Latin American Nobel laureates Garcia Marquez, Rigoberta Menchu, Adolfo
Perez Esquivel and
the South African writer Nadine Gordimer, also a Nobel prize winner, have
signed a declaration
of support, said Pablo Gonzalez, a Mexican sociologist.
The singer Harry Belafonte and the actor Danny Glover are also among the
personalities who
so far have signed the two-paragraph declaration "To the Conscience of
the World", Gonzalez
told a May Day rally in Havana on Thursday.
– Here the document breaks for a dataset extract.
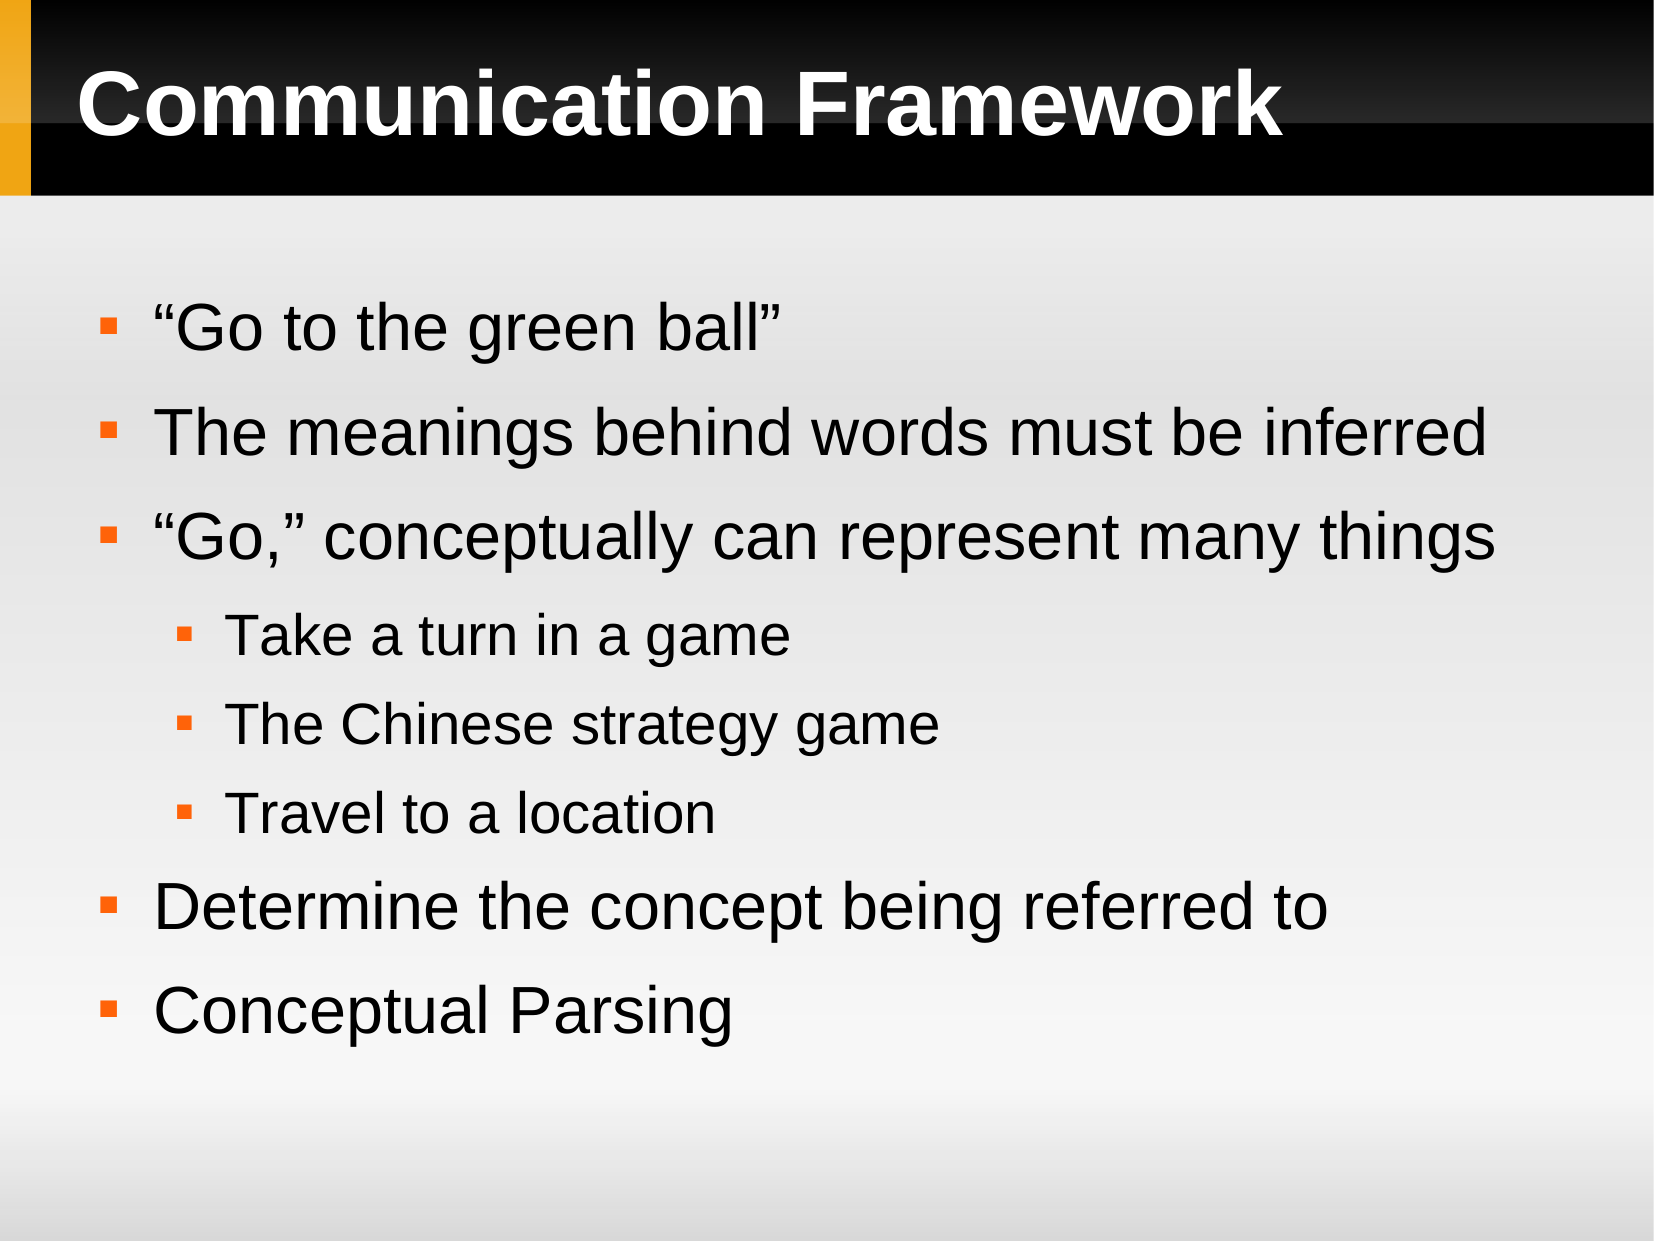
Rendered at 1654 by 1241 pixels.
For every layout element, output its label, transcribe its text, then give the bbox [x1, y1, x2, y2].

"A single power is inflicting grave damage to the norms of understanding,
debate and mediation
among countries," the declaration says, referring to the United States
and the war in Iraq.
"At this very moment a strong campaign of destabilisation against a Latin
American nation has
been unleashed. The harassment against Cuba could serve as a pretext for
an invasion."
President Fidel Castro's Government has come under international criticism
following the
sentencing of 75 dissidents to long prison terms last month, and the execution
of three men
who hijacked a ferry in a failed attempt to reach the US.
Cuba has said the crackdown is in response to a US plot to topple the government
after more
than four decades of failed efforts to do so.
But strong criticism of Cuba's actions has come not only from Western government's
such as
the US, but also from disillusioned foreign writers and artists, apparently
sparking the pro-Cuba
drive.
The Portuguese Nobel Prize winning novelist Jose Saramago, a long-time
supporter of Dr
Castro, wrote last month that, "from now on, Cuba can follow its own course,
and leave me
out", adding that Cuba had cheated his illusions.
At Thursday's rally Dr Castro told critics that their words could be used to justify a US invasion.
The intellectuals who signed the declaration defending Cuba apparently
agree, although they
did not specifically express support for Dr Castro's policies.
Dr Castro also claimed the US was out to assassinate him or invade the
country. "In Miami and
Washington they are now discussing where, how and when Cuba will be attacked,"
he said in
a speech at the May Day celebrations.
"On behalf of the 1 million people gathered here this May Day, I want to
convey a message to
the world and the American people: We do not want the blood of Cubans and
Americans to be
shed in a war."
The declaration ended with a call to governments and others to "uphold
the universal principles
of national sovereignty, respect for territorial integrity and self-determination,
essential to just
and peaceful co-existence among nations."
Gonzalez did not say who originated the declaration but that it would continue
to be circulated
among cultural figures around the world.